Author teacher1969 Posted August 28, 2010 Author Posted August 28, 2010 Glad you are amused! At least something good comes from this stupid forum.
GrayClouds Posted August 28, 2010 Posted August 28, 2010 I see you are online solving other people's problems, arent you wasting your time, chatting online, only in a different forum? Just remember when you point your finger at someone you have three pointing back at you. Dont think you need to be so harsh when explaining your thoughts. But anyway, I did see a therapist, I did not discourage her from doing so and she has been, obviously you know nothing about bipolar disorder and trying to be in a relationship with someone that is untreated, or refuses treatment. I have done a lot of positive things for this woman, albeit made mistakes talking to other women, but often about my situation and how they thought I should handle it. Much like this forum. Anyway, I dont want to argue. I do value your input. Why would you choose to marry someone bipolar and refuse treatment? I can only guess you thrive on drama but understand drama is not love. Possibly that is something you and yout therapist should discuss. You already fell and married a women you met on line so of course it make you "chatting" even more suspect they someone else.

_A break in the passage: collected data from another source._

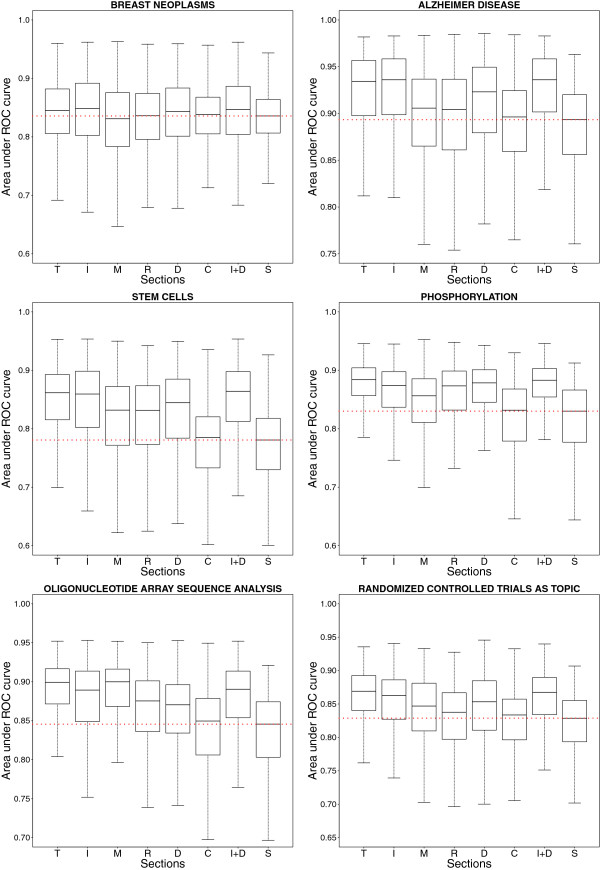
Classification of topics-related documents. In this classification task, the algorithm ranked documents with a given MeSH term annotation with respect to random documents using the references cited in the document and present in the full document or its sections. The median ROC area obtained when training only with the document of interest (S, the baseline) is indicated (dotted line). T: total (or full document), I: introduction, M: methods, R: results, D: discussion, C: conclusion, and I+D: introduction and discussion, ROC: receiver operating characteristic.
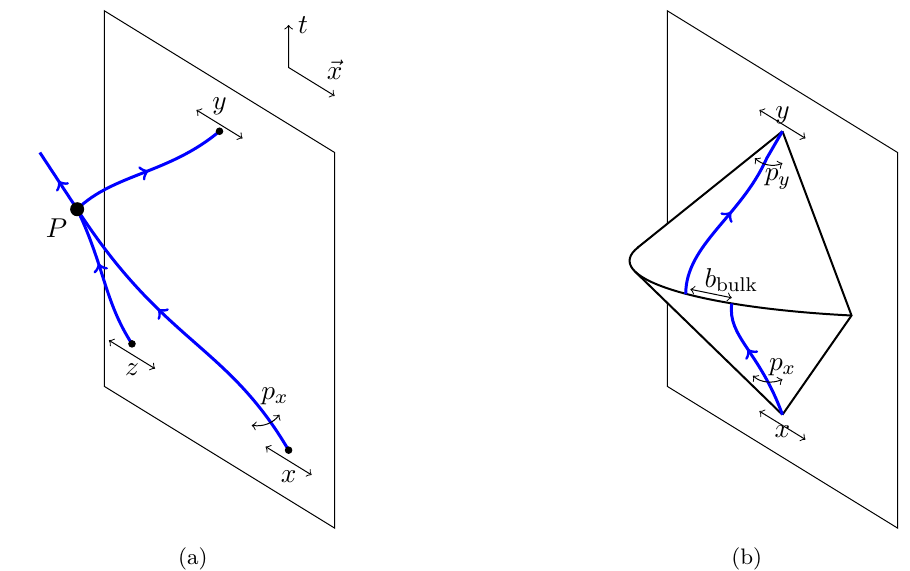
Figure 1 . Two models of holographic cameras. In both, an energetic projectile is fired from a boundary point x µ with initial momentum p µ . The plane represents the R 1 ,d − 1 boundary spacetime x in which we can do measurements, and the thick blue paths are null geodesics in the (arbitrary) bulk metric. (a) In the radar camera (1.3), one sends a pulse from a point z and records at y its reflection off the projectile. (b) In the active camera (1.4), one records how the projectile interferes with the reverse time evolution of a second one reaching y with momentum p y . In a theory with local bulk dynamics, this signal will be sharply peaked around vanishing bulk impact parameter b bulk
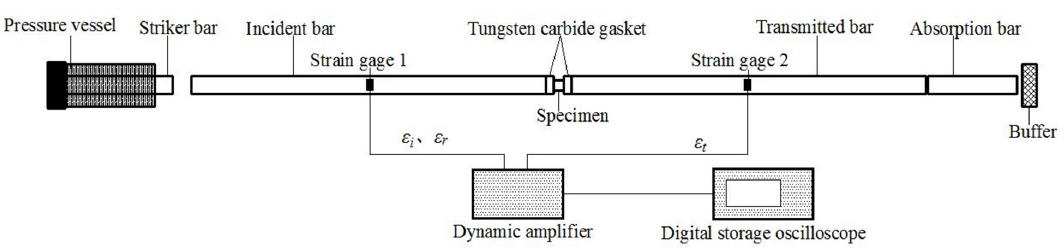
Figure 1. Schematic of the SHPB test.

PrettyPoppy Posted August 28, 2010 Posted August 28, 2010 Teach, I'm not sure if you notice you are not getting the "supportive" responses you may have been desirous of. One of the main reasons is you seemingly cannot give a straight story to save your life, don't take responsibility to correspond with both your marital status and your chronological age and seem to believe you are oddly unique in your victimization. So I'm going to give you a clue: if you want to get support, it helps if you don't have your arsenal of rationalisations at hand, let alone ones that are, well, lame and even better, full of blaming. Next point: it's rather silly to assume what others know about mood disorders, medication etc. When I say I am familiar, I mean it. If she were a geologist, you may be over my area of experience- not with anything having to do with a DSM. It really doesn't matter. What *does matter* is that you seemingly approach this situation as though you were hit by a satellite from Mars. Well guess what, you weren't, you got yourself where you are. So when you are ready to get honest, you may find this place helpful. Until then, not much many can offer.